ABSTRACT

This chapter examines the characteristics and dynamics of the Japanese expatriate community in Singapore. The background to this analysis involves the expansion of Japanese enterprises into countries around the world in general, and into Asia in particular (Hatch and Yamamura, 1996). Kotkin (1993) estimated that there are over 600,000 Japanese expatriates around the world at any one time. Unlike tourists, these people reside in their ‘host’ countries for periods ranging between 2 and 5 years, and are overwhelmingly businessmen and their families. As a consequence of this trend, an overseas assignment is slowly becoming a mandatory step for advancement into senior posts in many Japanese companies. Partly as a reaction to this situation, recent decades have been marked by the publication of studies of families of executives who have returned to Japan and investigations of returnee schoolchildren (Kobayashi, 1978; White, 1988; Goodman, 1991).
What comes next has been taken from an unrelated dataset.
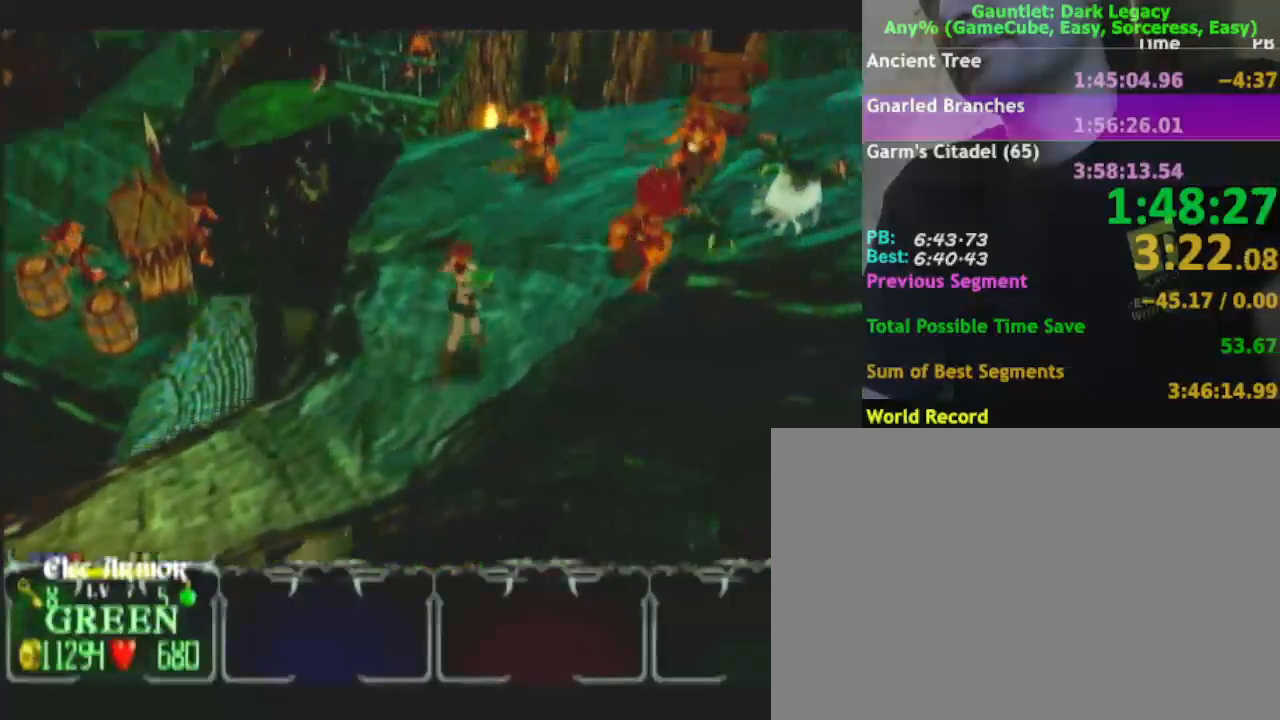
{"buttons": ["DPAD_UP"], "left_stick": "up", "right_stick": "center", "events": [[33, "left_stick", "up"], [383, "DPAD_UP", "down"]]}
These studies further our understanding of the problems that people face upon coming back to Japan. However, as yet, apart from journalistic observations (Kotkin, 1993; Yanagihara, 1994) and some limited scholarly work (Inamura, 1982; Hamada, 1992; Befu and Stalker, 1996; Hurdley and White, 1999a,b; Sakai, 2000), relatively little has been published in English with regard to Japanese expatriate communities abroad. The present inquiry aims to fill this paucity through providing an ethnographically based delineation of the main features of the Japanese expatriate community in Singapore. Where possible, it makes use of previously published essays as well as cross-referring to the other chapters in this volume to place the analysis in a comparative perspective.